### Task to complete
Only the lines of the data below from the one with "Arten weisen dabei markante Unterschiede auf." through the one with "Diese Platten bestehen" are wanted. Repeat them exactly.

*** Opening Records supplied ***

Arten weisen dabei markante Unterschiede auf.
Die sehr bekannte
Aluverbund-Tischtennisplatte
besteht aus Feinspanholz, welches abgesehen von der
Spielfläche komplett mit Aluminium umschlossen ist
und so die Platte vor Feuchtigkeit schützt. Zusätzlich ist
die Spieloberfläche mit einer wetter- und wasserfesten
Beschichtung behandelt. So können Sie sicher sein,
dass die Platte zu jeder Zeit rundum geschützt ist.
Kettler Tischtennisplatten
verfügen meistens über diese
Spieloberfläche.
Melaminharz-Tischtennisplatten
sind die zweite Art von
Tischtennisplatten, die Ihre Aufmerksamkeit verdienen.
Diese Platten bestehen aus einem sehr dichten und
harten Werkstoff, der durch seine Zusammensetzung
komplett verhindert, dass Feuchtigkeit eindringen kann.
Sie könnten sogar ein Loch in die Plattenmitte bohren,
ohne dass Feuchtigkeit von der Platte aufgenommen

*** Closing Records supplied ***
*** Opening Records supplied ***

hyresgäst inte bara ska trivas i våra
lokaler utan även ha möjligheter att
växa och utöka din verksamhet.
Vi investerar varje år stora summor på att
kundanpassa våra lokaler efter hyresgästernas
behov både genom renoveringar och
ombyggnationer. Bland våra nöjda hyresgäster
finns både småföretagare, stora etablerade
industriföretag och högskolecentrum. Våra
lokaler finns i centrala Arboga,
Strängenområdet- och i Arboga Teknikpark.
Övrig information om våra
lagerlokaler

*** Closing Records supplied ***
*** Opening Records supplied ***

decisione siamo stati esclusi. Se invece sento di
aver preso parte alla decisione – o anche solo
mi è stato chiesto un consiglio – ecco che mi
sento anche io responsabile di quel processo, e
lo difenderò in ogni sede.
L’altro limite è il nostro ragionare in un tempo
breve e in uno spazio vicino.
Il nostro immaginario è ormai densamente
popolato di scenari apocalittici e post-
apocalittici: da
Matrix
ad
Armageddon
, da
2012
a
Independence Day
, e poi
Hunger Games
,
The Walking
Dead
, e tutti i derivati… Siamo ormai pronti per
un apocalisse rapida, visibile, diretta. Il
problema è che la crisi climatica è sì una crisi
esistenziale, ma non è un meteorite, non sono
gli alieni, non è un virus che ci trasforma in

*** Closing Records supplied ***

### Output below
Arten weisen dabei markante Unterschiede auf.
Die sehr bekannte
Aluverbund-Tischtennisplatte
besteht aus Feinspanholz, welches abgesehen von der
Spielfläche komplett mit Aluminium umschlossen ist
und so die Platte vor Feuchtigkeit schützt. Zusätzlich ist
die Spieloberfläche mit einer wetter- und wasserfesten
Beschichtung behandelt. So können Sie sicher sein,
dass die Platte zu jeder Zeit rundum geschützt ist.
Kettler Tischtennisplatten
verfügen meistens über diese
Spieloberfläche.
Melaminharz-Tischtennisplatten
sind die zweite Art von
Tischtennisplatten, die Ihre Aufmerksamkeit verdienen.
Diese Platten bestehen aus einem sehr dichten und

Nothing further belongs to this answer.